# Felt F2 / FC sizing



## wfrogge (Mar 5, 2007)

Team is getting Felt FCs and without a bike to test had to order blind. Im 5ft 11 with around a 34 inseam (normal build all around) so I ordered the 56. Coming off a Cervelo Soloist 54 and find it a little small. Comparing the 54 Cervelo and 56 Felt F2 top tube specs it appears my Felt will have a 10mm or so longer top tube. The 54 felt was a little shorter than the 54 Cervelo from what I can tell (top tube shorter). Hope I made the right choice.

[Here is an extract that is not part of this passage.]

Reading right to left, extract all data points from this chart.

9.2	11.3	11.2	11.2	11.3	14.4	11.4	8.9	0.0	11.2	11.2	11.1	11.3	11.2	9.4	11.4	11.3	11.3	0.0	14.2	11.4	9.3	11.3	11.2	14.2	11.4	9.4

Anybody else around 5ft 11 ridng a F series 56? Saw one posting on another thread where a guy was 6ft riding a 56 but wanted to poll more riders. Cant find much of anything regarding Felt bike fitting on the net.


----------



## jroche1133 (Nov 28, 2007)

I just got a 56 F3. I'm 5'11 and it seems to fit me just fine.


----------



## w4ta (Aug 27, 2007)

I'm 5'11" and my Felt F2 fits great. However my inseam is 32".


----------



## azchris (Oct 17, 2007)

I'm 6'0" and was fit at a Felt dealer for a F75. Tried a 58cm but it was a little to big and I got the 56cm. Love it.


----------



## brentster (Jul 12, 2007)

I'm 5'9" and ride a 54 F3


----------



## enzo24 (Jul 8, 2012)

I'm 6', inseam 33", and my 56 fits great. You should have no problem.


----------